Many researchers believe warming is causing hurricanes to get stronger, while others are not sure.

A study published last week suggested warming might make it more difficult for hurricanes to form because it produces more vertical wind shear, which can weaken hurricanes.

But the researchers, Gabriel A. Vecchi of the National Oceanic and Atmospheric Administration and Brian J. Soden of the University of Miami, said it was unclear whether the dampening effects of wind shear would cancel out the boost that warmer water gives hurricanes.

Gray complained that politics and research into global warming have created "almost an industry" that has unfairly frightened the public and overwhelmed dissenting voices.

He said research arguing that humans are causing global warming is "mush" based on unreliable computer models that cannot possibly take into account the hundreds of factors that influence the weather.

Gray said ocean circulation patterns are behind a decades-long warming cycle. He has argued previously that the strength of these patterns can affect how much cold water rises to the surface, which in turn affects how warm or cold the atmosphere is.

He also disputed assertions that greenhouse gases could raise global temperatures as much as some scientists predict.

"There's no way that doubling CO2 is going to cause that amount of warming," he said.

(Dataset entries)
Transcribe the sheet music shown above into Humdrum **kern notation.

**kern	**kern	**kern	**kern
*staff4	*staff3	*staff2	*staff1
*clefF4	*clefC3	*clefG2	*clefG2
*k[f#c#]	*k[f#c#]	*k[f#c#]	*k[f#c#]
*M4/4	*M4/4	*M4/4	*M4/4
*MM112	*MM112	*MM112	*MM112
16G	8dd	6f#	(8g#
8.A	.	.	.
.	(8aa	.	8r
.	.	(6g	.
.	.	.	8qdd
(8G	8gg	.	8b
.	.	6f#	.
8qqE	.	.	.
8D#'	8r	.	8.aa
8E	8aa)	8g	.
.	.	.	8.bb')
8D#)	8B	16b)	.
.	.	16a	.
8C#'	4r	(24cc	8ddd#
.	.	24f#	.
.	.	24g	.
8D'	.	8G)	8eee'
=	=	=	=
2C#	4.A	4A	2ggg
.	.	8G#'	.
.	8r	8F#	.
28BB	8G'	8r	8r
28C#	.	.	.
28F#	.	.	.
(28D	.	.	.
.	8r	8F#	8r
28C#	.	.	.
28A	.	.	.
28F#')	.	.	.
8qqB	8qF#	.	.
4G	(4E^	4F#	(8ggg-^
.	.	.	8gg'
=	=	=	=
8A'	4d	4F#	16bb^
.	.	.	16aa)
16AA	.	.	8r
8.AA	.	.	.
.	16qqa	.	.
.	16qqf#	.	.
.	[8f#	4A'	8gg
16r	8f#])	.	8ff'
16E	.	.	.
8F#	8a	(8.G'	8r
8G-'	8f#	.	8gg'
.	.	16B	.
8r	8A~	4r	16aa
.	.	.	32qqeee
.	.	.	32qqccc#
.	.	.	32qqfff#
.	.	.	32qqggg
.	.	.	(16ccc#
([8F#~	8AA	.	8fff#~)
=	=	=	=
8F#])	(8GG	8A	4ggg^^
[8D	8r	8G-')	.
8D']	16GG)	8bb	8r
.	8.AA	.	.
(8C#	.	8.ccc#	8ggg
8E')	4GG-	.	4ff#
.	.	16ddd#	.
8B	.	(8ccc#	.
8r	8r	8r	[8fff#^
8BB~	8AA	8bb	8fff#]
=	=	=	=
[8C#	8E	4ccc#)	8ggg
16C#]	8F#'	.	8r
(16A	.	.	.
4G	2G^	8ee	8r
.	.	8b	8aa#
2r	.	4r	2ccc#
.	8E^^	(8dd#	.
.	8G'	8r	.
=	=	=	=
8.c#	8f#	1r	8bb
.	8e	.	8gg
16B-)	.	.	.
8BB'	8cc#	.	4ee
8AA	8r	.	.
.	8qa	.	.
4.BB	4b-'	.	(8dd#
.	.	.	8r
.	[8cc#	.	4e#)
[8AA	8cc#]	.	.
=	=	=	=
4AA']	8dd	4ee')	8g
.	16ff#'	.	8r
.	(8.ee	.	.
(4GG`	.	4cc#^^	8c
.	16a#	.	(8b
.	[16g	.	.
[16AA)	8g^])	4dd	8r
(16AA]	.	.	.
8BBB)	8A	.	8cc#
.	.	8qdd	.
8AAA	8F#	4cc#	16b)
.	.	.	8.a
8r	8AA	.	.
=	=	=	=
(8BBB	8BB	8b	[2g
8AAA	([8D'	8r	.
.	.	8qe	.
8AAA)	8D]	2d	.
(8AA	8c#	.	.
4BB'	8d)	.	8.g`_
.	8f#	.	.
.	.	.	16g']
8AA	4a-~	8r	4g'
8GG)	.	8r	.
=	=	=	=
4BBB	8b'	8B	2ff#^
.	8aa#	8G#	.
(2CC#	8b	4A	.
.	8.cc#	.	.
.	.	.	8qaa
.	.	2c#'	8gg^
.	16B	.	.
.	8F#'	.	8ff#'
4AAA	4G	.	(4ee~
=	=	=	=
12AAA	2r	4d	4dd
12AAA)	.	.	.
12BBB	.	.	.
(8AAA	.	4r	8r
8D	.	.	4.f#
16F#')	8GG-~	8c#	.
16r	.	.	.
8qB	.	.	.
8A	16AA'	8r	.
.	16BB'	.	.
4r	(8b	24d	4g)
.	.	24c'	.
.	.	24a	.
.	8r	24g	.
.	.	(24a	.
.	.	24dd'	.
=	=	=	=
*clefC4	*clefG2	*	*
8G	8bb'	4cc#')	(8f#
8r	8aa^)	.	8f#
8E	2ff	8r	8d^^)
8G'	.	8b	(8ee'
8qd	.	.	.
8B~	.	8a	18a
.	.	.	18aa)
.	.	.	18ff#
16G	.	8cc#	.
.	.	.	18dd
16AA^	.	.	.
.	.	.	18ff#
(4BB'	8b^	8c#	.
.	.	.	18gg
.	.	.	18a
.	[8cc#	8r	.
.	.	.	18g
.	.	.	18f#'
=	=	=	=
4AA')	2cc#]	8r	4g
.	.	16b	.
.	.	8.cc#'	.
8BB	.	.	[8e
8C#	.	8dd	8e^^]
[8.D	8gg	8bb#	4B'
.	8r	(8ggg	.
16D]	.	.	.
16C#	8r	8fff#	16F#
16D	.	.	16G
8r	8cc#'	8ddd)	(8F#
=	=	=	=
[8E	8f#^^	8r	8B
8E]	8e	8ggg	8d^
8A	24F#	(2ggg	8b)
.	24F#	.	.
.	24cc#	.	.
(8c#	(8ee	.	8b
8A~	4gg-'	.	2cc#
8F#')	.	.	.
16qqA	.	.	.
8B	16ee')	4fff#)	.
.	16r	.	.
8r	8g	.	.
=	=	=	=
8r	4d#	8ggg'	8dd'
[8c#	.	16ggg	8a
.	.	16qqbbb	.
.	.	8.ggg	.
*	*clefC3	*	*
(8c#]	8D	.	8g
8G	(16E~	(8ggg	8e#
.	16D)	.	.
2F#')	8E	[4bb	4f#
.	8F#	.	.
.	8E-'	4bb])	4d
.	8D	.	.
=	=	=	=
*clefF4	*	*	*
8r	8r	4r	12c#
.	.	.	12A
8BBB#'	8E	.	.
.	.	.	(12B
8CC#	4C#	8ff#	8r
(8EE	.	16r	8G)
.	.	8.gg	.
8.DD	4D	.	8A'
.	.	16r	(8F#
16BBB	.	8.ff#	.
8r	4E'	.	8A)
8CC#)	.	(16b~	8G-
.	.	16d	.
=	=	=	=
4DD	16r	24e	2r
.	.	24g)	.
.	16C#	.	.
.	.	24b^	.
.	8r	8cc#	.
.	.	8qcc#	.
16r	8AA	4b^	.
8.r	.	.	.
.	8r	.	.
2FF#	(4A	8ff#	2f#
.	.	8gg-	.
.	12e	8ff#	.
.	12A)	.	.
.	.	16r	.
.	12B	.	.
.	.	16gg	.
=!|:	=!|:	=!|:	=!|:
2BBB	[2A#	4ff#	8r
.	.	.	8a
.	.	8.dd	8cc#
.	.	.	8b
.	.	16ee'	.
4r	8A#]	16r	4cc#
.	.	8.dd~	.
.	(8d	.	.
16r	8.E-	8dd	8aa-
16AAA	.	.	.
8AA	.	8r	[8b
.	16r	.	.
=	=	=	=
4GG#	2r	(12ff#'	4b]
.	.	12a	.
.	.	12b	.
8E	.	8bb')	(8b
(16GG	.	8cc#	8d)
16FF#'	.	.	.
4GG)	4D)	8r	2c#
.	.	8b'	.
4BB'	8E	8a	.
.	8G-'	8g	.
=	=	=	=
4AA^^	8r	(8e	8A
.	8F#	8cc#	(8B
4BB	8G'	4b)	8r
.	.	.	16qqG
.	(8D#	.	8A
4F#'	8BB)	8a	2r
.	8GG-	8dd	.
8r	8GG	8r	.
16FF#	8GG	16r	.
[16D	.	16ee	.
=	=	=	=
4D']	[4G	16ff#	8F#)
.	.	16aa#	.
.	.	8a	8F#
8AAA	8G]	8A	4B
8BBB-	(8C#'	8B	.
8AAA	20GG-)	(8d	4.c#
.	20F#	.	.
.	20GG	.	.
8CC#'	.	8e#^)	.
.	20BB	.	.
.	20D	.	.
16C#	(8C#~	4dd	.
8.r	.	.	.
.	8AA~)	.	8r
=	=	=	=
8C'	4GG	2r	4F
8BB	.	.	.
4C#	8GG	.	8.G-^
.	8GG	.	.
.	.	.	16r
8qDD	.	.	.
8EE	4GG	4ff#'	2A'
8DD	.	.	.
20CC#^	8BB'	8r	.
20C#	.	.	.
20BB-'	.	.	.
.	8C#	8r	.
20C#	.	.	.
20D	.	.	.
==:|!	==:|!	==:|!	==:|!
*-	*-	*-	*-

◆ SET OF TASKS ◆
**1.** In the hurricane article, shorten the paragraph that begins "But the researchers, Gabriel A. Vecchi" and keep its main facts.
**2.** According to the hurricane article, what does Gray say is behind a decades-long warming cycle?
The items aren't needed for this work.

◆ ANSWERS ◆
**1.** Researchers Gabriel A. Vecchi of the National Oceanic and Atmospheric Administration and Brian J. Soden of the University of Miami said it was unclear whether wind shear's weakening effect would offset the boost warmer water gives hurricanes.

**2.** Ocean circulation patterns.